EXCERPT -

*** Begin section ***

Boban Nikolovski

Personal information
- Full name: Boban Nikolovski
- Date of birth: 1 August 1977 (age 49)
- Place of birth: Kumanovo, SFR Yugoslavia
- Height: 1.68 m (5 ft 6 in)
- Position: Midfielder

Senior career*
- Years: Team / Apps / (Gls)
- 1993–1995: Kumanovo
- 1995–1996: Bor / 18 / (4)
- 1996–1997: Obilić
- 1997–1998: Sutjeska Nikšić / 3 / (0)
- 1998–1999: OFK Beograd / 16 / (1)
- 1999: Železničar Beograd / 13 / (1)
- 2000–2002: Železnik / 18 / (1)
- 2002: Železničar Beograd / 16 / (1)
- 2002–2003: Srem / 27 / (10)
- 2003–2004: Hajduk Beograd / 12 / (2)
- 2004: → Bor (loan)
- 2004–200?: Radnički Niš
- 200?–2009: Rudar Bor
- 2009–2011: Krivelj
- 2011–2012: Nemetali

International career
- Macedonia U21 / 1 / (11)

*** End section ***

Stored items

*** Begin section ***

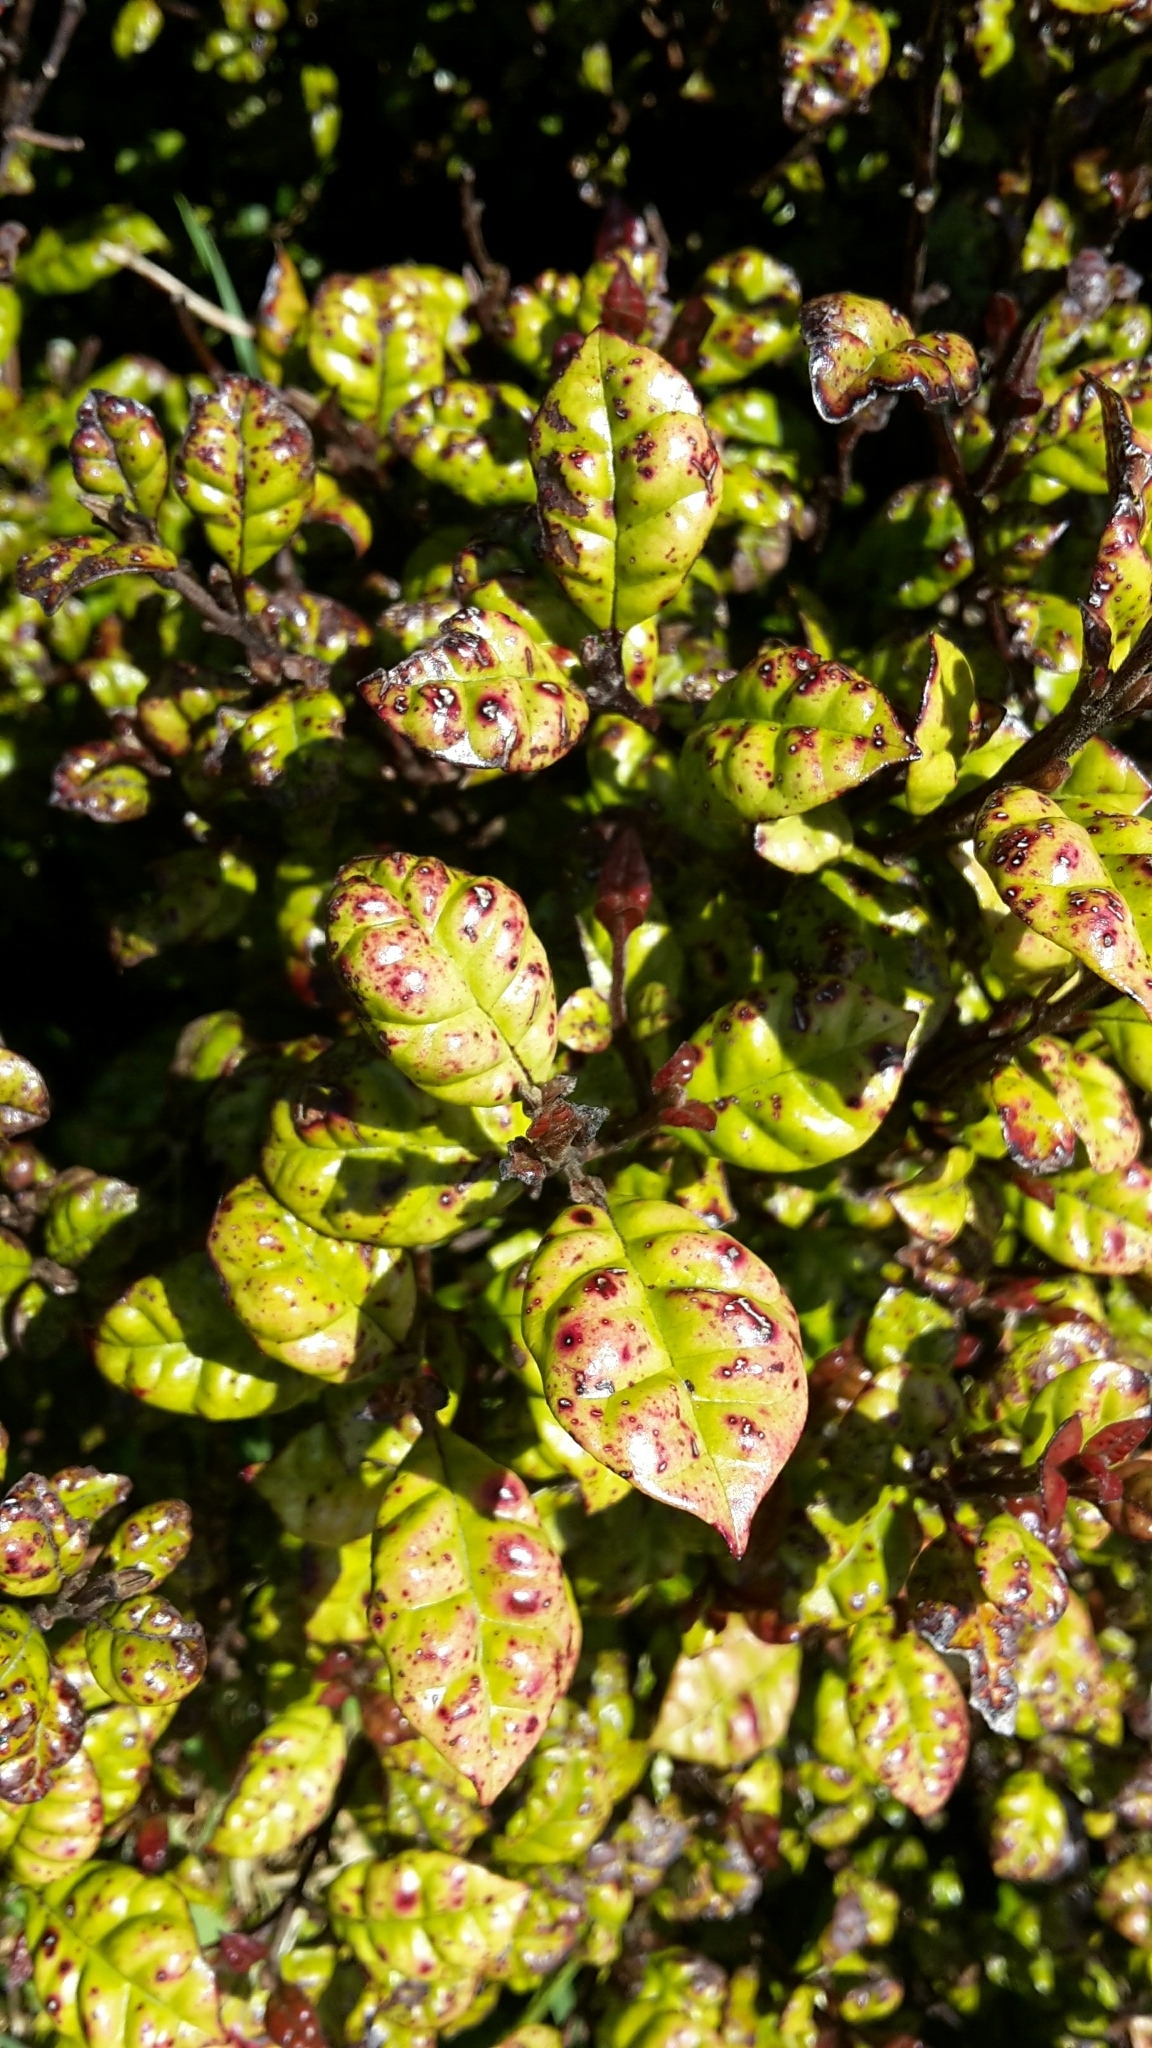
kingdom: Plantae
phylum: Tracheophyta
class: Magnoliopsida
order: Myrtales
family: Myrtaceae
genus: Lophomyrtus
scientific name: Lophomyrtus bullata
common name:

*** End section ***

COMPLETE THE FOLLOWING -
[1] From the Boban Nikolovski profile, output the stretch from "- 1996–1997: Obilić" through "Srem / 27 / (10)".
[2] Answer these questions from the Boban Nikolovski profile:
(a) Where was he born?
(b) Which team did he play for in 2009–2011?
(c) How many goals does the profile list for his time at Srem?
The records have nothing to do with this.

RESULTS BY TASK -
[1]
- 1996–1997: Obilić
- 1997–1998: Sutjeska Nikšić / 3 / (0)
- 1998–1999: OFK Beograd / 16 / (1)
- 1999: Železničar Beograd / 13 / (1)
- 2000–2002: Železnik / 18 / (1)
- 2002: Železničar Beograd / 16 / (1)
- 2002–2003: Srem / 27 / (10)

[2]
(a) Kumanovo, SFR Yugoslavia
(b) Krivelj
(c) 10